Oleh karena itu, pengelolaan infrastruktur pendidikan haruslah dijalankan oleh orang yang amanah, tidak bersikap khianat dengan melakukan korupsi. Sehingga, proyek-proyek renovasi pembangunan sarana dan prasarana pendidikan dapat diselesaikan sesuai target, tidak meleset dari rencana awal.
Adapun sarana dan prasarana pendidikan yang sangat menunjang keberhasilan dalam proses pendidikan juga sangat diperhatikan keberadaan dan kualitasnya. Hal tersebut mencakup bangunan gedung sekolah, asrama siswa, perumahan staf pengajar/guru, buku-buku pelajaran, perpustakaan, laboratorium, ruang seminar-auditorium tempat aktivitas diskusi, majalah, surat kabar, radio, televisi, komputer, dan lain sebagainya. Semua sarana tersebut disediakan dalam jumlah yang memadai, berkualitas baik, dan yang paling penting adalah gratis.

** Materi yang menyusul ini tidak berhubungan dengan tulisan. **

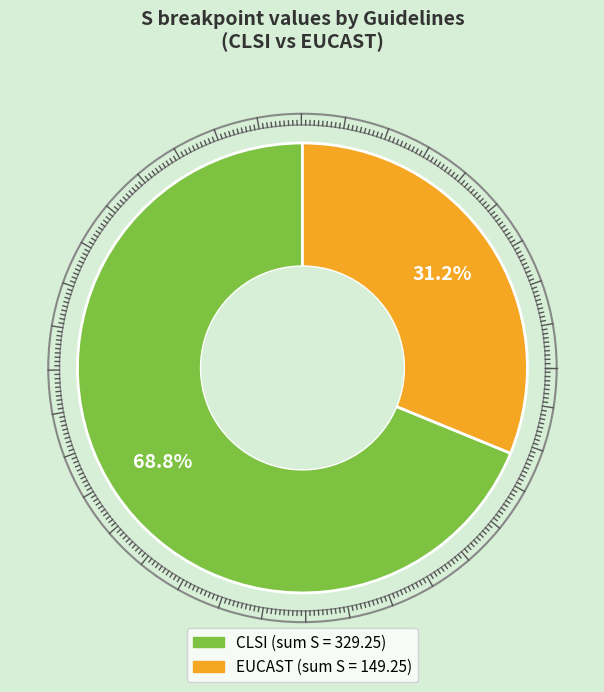

What portion of the pie excludes EUCAST?

68.8%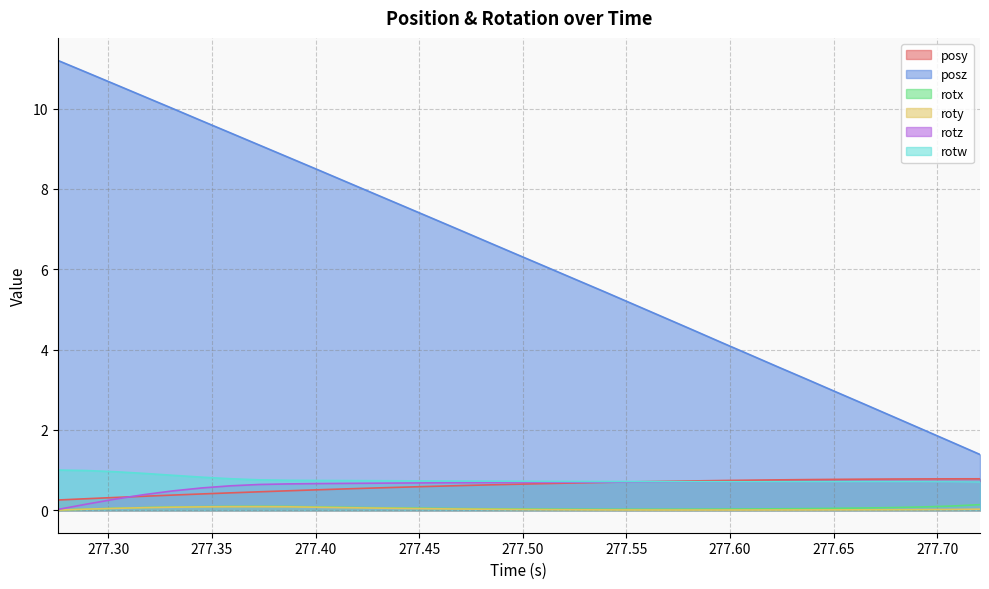

Which series has the largest range (max minus min)?

posz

Pembiayaan pendidikan untuk seluruh tingkatan sepenuhnya menjadi tanggung jawab negara yang diperoleh dari baitul maal. Sumber baitul maal dari (1) pos kepemilikan negara seperti fa’I, kharaj, ghonimah dan jizyah, (2) pos kepemilikan umum seperti tambang miyak , gas, dan hutan (Zalum, 1983; An-Nabhani, 1990).
Kejayaan pendidikan pada masa pemerintahan Islam telah ditorehkan dengan tinta emas dalam sejarah. Misalnya Madrasah an-Nuriah di Damaskus yang didirikan oleh Khalifah Sultan Nuruddin Muhammad Zanky. Di sekolah ini terdapat fasilitas pendidikan seperti asrama siswa, perumahan staf pengajar, tempat peristirahatan, para pelayan, serta ruangan besar untuk ceramah dan diskusi. Khilafah juga membangun banyak perpustakaan dengan koleksi buku yang sangat melimpah. Dalam catatan sejarah, pada abad ke-10, di Andalusia saja terdapat 20 perpustakaan umum. Di antaranya yang terkenal adalah Perpustakaan Umum Cordova, Perpustakaan Darul Hikmah Kairo, dan Perpustakaan Umum Tripoli Syam.
Dengan demikian, maka pendidikan bermutu dapat diakses oleh seluruh rakyat. Hal itu memang menjadi hak umat tanpa terkecuali dan menjadi kewajiban negara untuk menyediakannya. Tidak mungkin lahir sejarah emas pendidikan dan keilmuan tanpa adanya dukungan sarana dan prasarana yang disediakan oleh negara. Wallahu a’lam bisshawab.